### The task
Your response should be every line from the entries that includes the string "Explanation".

Records excerpted from a collection:
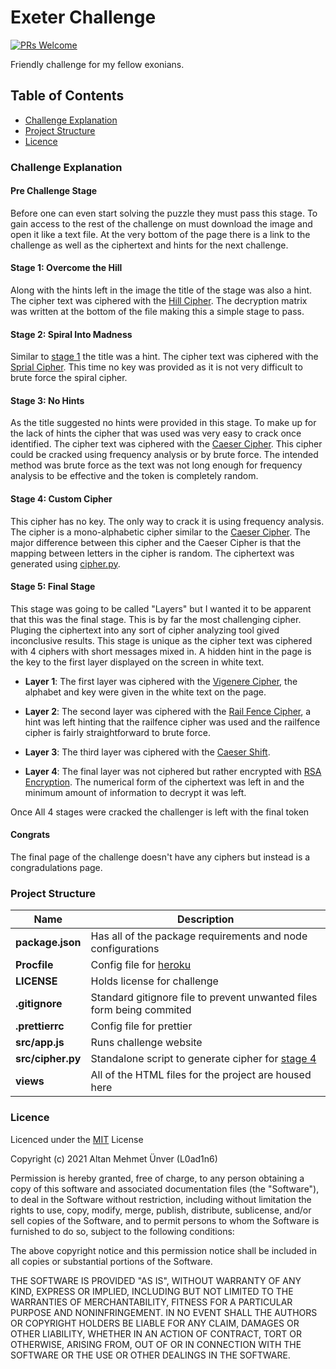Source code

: # Exeter Challenge

[![PRs Welcome](https://img.shields.io/badge/PRs-welcome-brightgreen.svg?style=flat-square)](http://makeapullrequest.com)

Friendly challenge for my fellow exonians.

## Table of Contents

- [Challenge Explanation](#challenge_explanation)
- [Project Structure](project_structure)
- [Licence](#licence)

### Challenge Explanation

#### Pre Challenge Stage
Before one can even start solving the puzzle they must pass this stage. To gain access to the rest of the challenge on must download the image and open it like a text file. At the very bottom of the page there is a link to the challenge as well as the ciphertext and hints for the next challenge.

#### Stage 1: Overcome the Hill
Along with the hints left in the image the title of the stage was also a hint. The cipher text was ciphered with the [Hill Cipher](https://en.wikipedia.org/wiki/Hill_cipher). The decryption matrix was written at the bottom of the file making this a simple stage to pass.

#### Stage 2: Spiral Into Madness
Similar to [stage 1](#stage_1) the title was a hint. The cipher text was ciphered with the [Sprial Cipher](https://en.wikipedia.org/wiki/Transposition_cipher). This time no key was provided as it is not very difficult to brute force the spiral cipher.

#### Stage 3: No Hints
As the title suggested no hints were provided in this stage. To make up for the lack of hints the cipher that was used was very easy to crack once identified. The cipher text was ciphered with the [Caeser Cipher](https://en.wikipedia.org/wiki/Caesar_cipher). This cipher could be cracked using frequency analysis or by brute force. The intended method was brute force as the text was not long enough for frequency analysis to be effective and the token is completely random.

#### Stage 4: Custom Cipher
This cipher has no key. The only way to crack it is using frequency analysis. The cipher is a mono-alphabetic cipher similar to the [Caeser Cipher](https://en.wikipedia.org/wiki/Caesar_cipher). The major difference between this cipher and the Caeser Cipher is that the mapping between letters in the cipher is random. The ciphertext was generated using [cipher.py](src/cipher.py).

#### Stage 5: Final Stage
This stage was going to be called "Layers" but I wanted it to be apparent that this was the final stage. This is by far the most challenging cipher. Pluging the ciphertext into any sort of cipher analyzing tool gived inconclusive results. This stage is unique as the cipher text was ciphered with 4 ciphers with short messages mixed in. A hidden hint in the page is the key to the first layer displayed on the screen in white text.

- **Layer 1**:
The first layer was ciphered with the [Vigenere Cipher](https://en.wikipedia.org/wiki/Vigen%C3%A8re_cipher), the alphabet and key were given in the white text on the page.

- **Layer 2**:
The second layer was ciphered with the [Rail Fence Cipher](https://en.wikipedia.org/wiki/Rail_fence_cipher), a hint was left hinting that the railfence cipher was used and the railfence cipher is fairly straightforward to brute force.

- **Layer 3**:
The third layer was ciphered with the [Caeser Shift](https://en.wikipedia.org/wiki/Caesar_cipher).

- **Layer 4**:
The final layer was not ciphered but rather encrypted with [RSA Encryption](https://en.wikipedia.org/wiki/RSA_(cryptosystem)). The numerical form of the ciphertext was left in and the minimum amount of information to decrypt it was left.

Once All 4 stages were cracked the challenger is left with the final token

#### Congrats
The final page of the challenge doesn't have any ciphers but instead is a congradulations page.

### Project Structure

| Name                 | Description                                                                |
| -------------------- | -------------------------------------------------------------------------- |
| **package.json**     | Has all of the package requirements and node configurations                |
| **Procfile**         | Config file for [heroku](https://www.heroku.com)                           |
| **LICENSE**          | Holds license for challenge                                                |
| **.gitignore**       | Standard gitignore file to prevent unwanted files form being commited      |
| **.prettierrc**      | Config file for prettier                                                   |
| **src/app.js**       | Runs challenge website                                                     |
| **src/cipher.py**    | Standalone script to generate cipher for [stage 4](views/stage-4.html)     |
| **views**            | All of the HTML files for the project are housed here                      |

### Licence

Licenced under the [MIT](LICENSE) License

Copyright (c) 2021 Altan Mehmet Ünver (L0ad1n6)

Permission is hereby granted, free of charge, to any person obtaining a copy of
this software and associated documentation files (the "Software"), to deal in
the Software without restriction, including without limitation the rights to
use, copy, modify, merge, publish, distribute, sublicense, and/or sell copies of
the Software, and to permit persons to whom the Software is furnished to do so,
subject to the following conditions:

The above copyright notice and this permission notice shall be included in all
copies or substantial portions of the Software.

THE SOFTWARE IS PROVIDED "AS IS", WITHOUT WARRANTY OF ANY KIND, EXPRESS OR
IMPLIED, INCLUDING BUT NOT LIMITED TO THE WARRANTIES OF MERCHANTABILITY, FITNESS
FOR A PARTICULAR PURPOSE AND NONINFRINGEMENT. IN NO EVENT SHALL THE AUTHORS OR
COPYRIGHT HOLDERS BE LIABLE FOR ANY CLAIM, DAMAGES OR OTHER LIABILITY, WHETHER
IN AN ACTION OF CONTRACT, TORT OR OTHERWISE, ARISING FROM, OUT OF OR IN
CONNECTION WITH THE SOFTWARE OR THE USE OR OTHER DEALINGS IN THE SOFTWARE.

### Output
- [Challenge Explanation](#challenge_explanation)
### Challenge Explanation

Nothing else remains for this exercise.